How the Canadian border agent strike could impact Minnesota
How the Canadian border agent strike could impact Minnesota 02:05

MINNEAPOLIS — Minnesota officials are keeping a close eye on an important dispute to our north as Canadian border agents are preparing to go on strike.

"Our members gave us a mandate to strike," said Mark Weber, the president of Canada's Customs and Immigration Union. "They voted 96% in favor."

Weber says the union is fighting for salaries and rights that most other law enforcement already have.

Minnesota's leaders aren't sitting idly by.

"Our administration, the Walz administration, we meet regularly with the Canadian government to talk about this," said Thom Petersen, Minnesota's agriculture commissioner.

Petersen says his panic meter about a possible strike at the border is at a six or seven out of 10.

"In any given year, Canada is one of our, if not our top, trading partner, along with Mexico and China," he said.

Border agents play an important role in that trade.

"We do a lot of commercial," Weber said. "We're vital to the economic aspect of that. Land borders, there's trucks going through. Marine, we do a lot of cargo with ships and such."
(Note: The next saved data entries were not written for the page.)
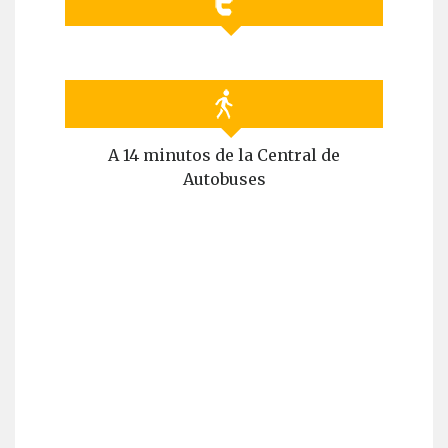
A 14 minutos de la Central de
Autobuses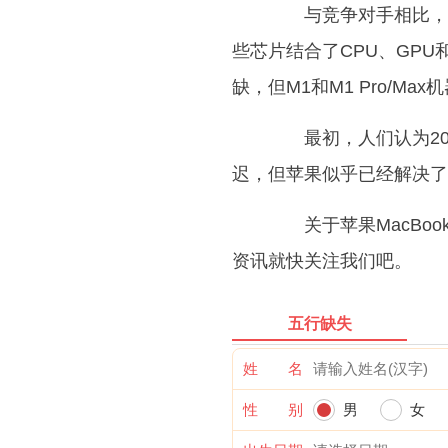
与竞争对手相比，苹
些芯片结合了CPU、GP
缺，但M1和M1 Pro/M
最初，人们认为2021年
迟，但苹果似乎已经解决了
关于苹果MacBoo
资讯就快关注我们吧。
五行缺失
姓 名
性 别
男
女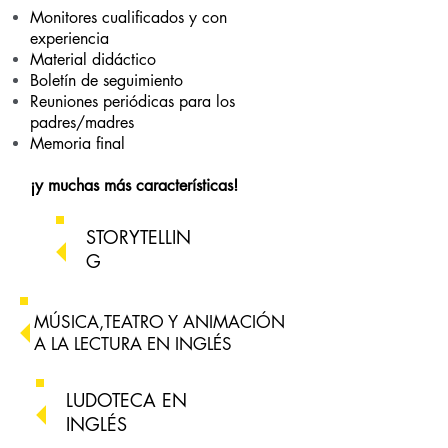
Monitores cualificados y con
experiencia
Material didáctico
Boletín de seguimiento
Reuniones periódicas para los
padres/madres
Memoria final
¡y muchas más características!
STORYTELLIN
G
MÚSICA,TEATRO Y ANIMACIÓN
A LA LECTURA EN INGLÉS
LUDOTECA EN
INGLÉS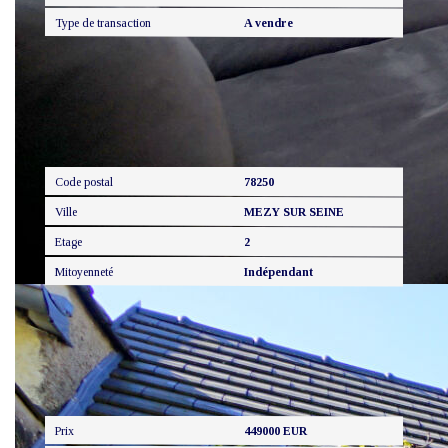
Type de transaction
A vendre
Localisation
Code postal
78250
Ville
MEZY SUR SEINE
Etage
2
Mitoyenneté
Indépendant
Aspects financiers
Prix
449000 EUR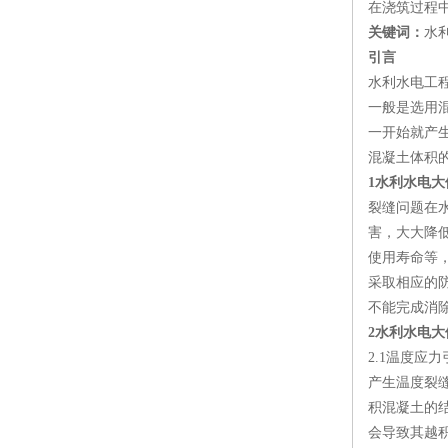
在浇筑过程
关键词：
水
引言
水利水电工
一般是选用
一开始就产
混凝土体积
1水利水电
裂缝问题在
害，大大降
使用寿命等
采取相应的
不能完成消
2水利水电
2.1温度应
产生温度裂
积混凝土的
会导致其越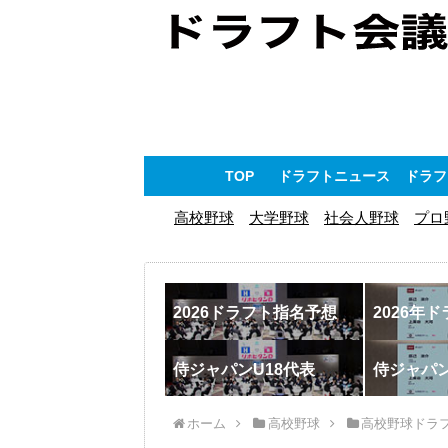
TOP
ドラフトニュース
ドラフ
高校野球
大学野球
社会人野球
プロ
2026ドラフト指名予想
2026年
侍ジャパンU18代表
侍ジャパ
ホーム
高校野球
高校野球ドラ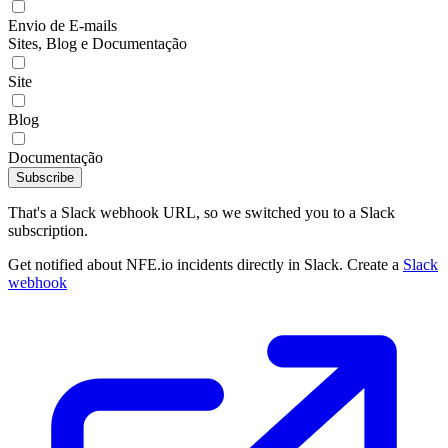
Envio de E-mails
Sites, Blog e Documentação
Site
Blog
Documentação
Subscribe
That's a Slack webhook URL, so we switched you to a Slack
subscription.
Get notified about NFE.io incidents directly in Slack. Create a
Slack
webhook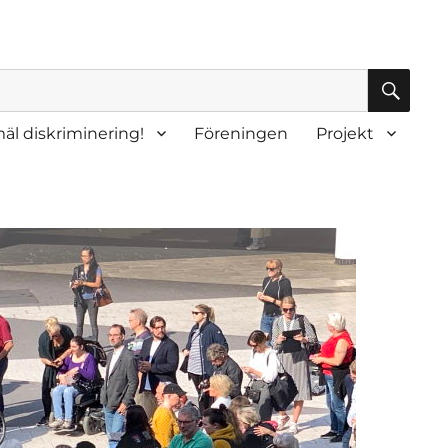
SÖK
äl diskriminering!
Föreningen
Projekt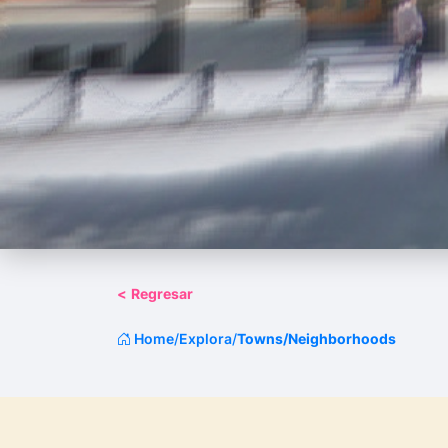
<
Regresar
Home
/
Explora
/
Towns/Neighborhoods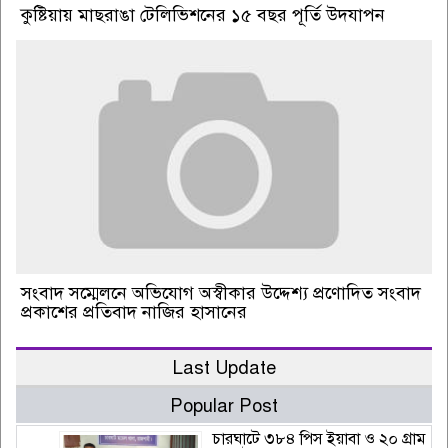
কুষ্টিয়ায় মাছরাঙা টেলিভিশনের ১৫ বছর পূর্তি উদযাপন
সংবাদ সম্মেলনে অভিযোগ অস্বীকার উদ্দেশ্য প্রণোদিত সংবাদ
প্রকাশের প্রতিবাদ নাজির হাসানের
Last Update
Popular Post
চারঘাটে ৩৮৪ পিস ইয়াবা ও ২০ গ্রাম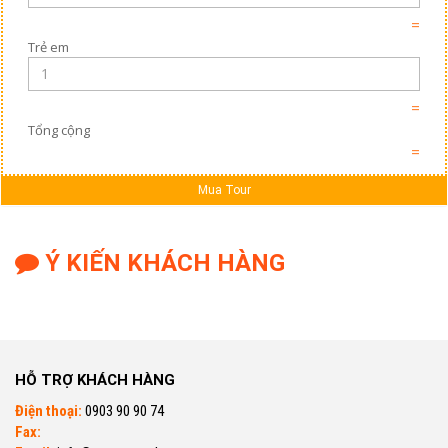
=
Trẻ em
=
Tổng cộng
=
Mua Tour
Ý KIẾN KHÁCH HÀNG
HỖ TRỢ KHÁCH HÀNG
Điện thoại:
0903 90 90 74
Fax: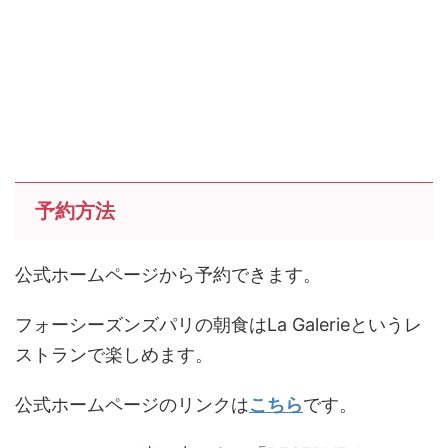
予約方法
公式ホームページから予約できます。
フォーシーズンズパリの朝食はLa Galerieというレ
ストランで楽しめます。
公式ホームページのリンクは
こちら
です。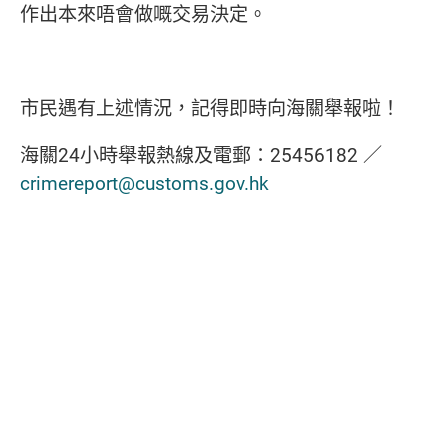
作出本來唔會做嘅交易決定。
市民遇有上述情況，記得即時向海關舉報啦！
海關24小時舉報熱線及電郵：25456182 ／
crimereport@customs.gov.hk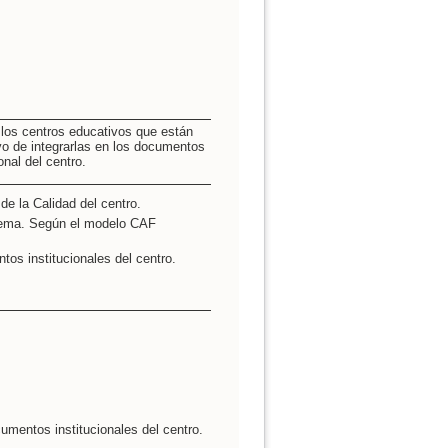
 los centros educativos que están
vo de integrarlas en los documentos
nal del centro.
de la Calidad del centro.
tema. Según el modelo CAF
tos institucionales del centro.
cumentos institucionales del centro.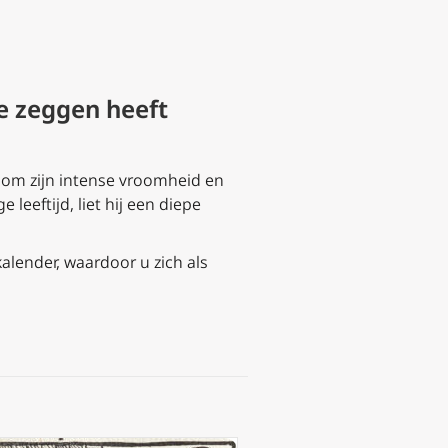
 te zeggen heeft
 om zijn intense vroomheid en
leeftijd, liet hij een diepe
kalender, waardoor u zich als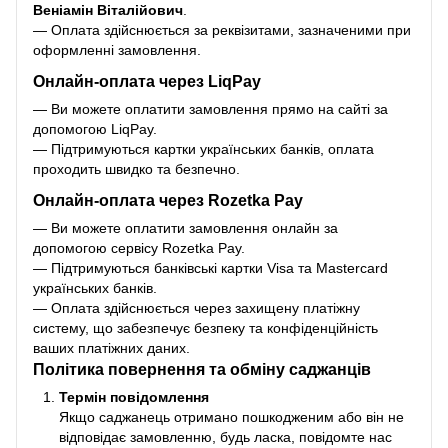
Веніамін Віталійович
.
— Оплата здійснюється за реквізитами, зазначеними при
оформленні замовлення.
Онлайн-оплата через LiqPay
— Ви можете оплатити замовлення прямо на сайті за
допомогою LiqPay.
— Підтримуються картки українських банків, оплата
проходить швидко та безпечно.
Онлайн-оплата через Rozetka Pay
— Ви можете оплатити замовлення онлайн за
допомогою сервісу Rozetka Pay.
— Підтримуються банківські картки Visa та Mastercard
українських банків.
— Оплата здійснюється через захищену платіжну
систему, що забезпечує безпеку та конфіденційність
ваших платіжних даних.
Політика повернення та обміну саджанців
Термін повідомлення
Якщо саджанець отримано пошкодженим або він не
відповідає замовленню, будь ласка, повідомте нас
Data from the federal government shows Minnesota exported $7 billion worth of goods to Canada last year, the state's largest export destination.

Agricultural trade makes up a significant portion of that.

"A lot of times we export feed, corn and different beans and things like that to Canada," Petersen said. "That can be a really big issue as well as seed and equipment."

In a statement to WCCO, the Canadian government said in part, "The government is fully committed to reaching a fair and reasonable agreement for border services employees...Employees have the right to strike, but at this time it is unnecessary. We are ready and willing to return to the bargaining table at any time."

"Our members are very proud of the work that they do," Weber said. "They love serving Americans as they come through and protecting Canadians. We want to keep doing that. We don't want to strike."

A strike could begin in early to mid-June. If it does happen, Weber says crossing through could take more than 10 hours. Petersen says the state government is working with Canada to prepare for that possibility.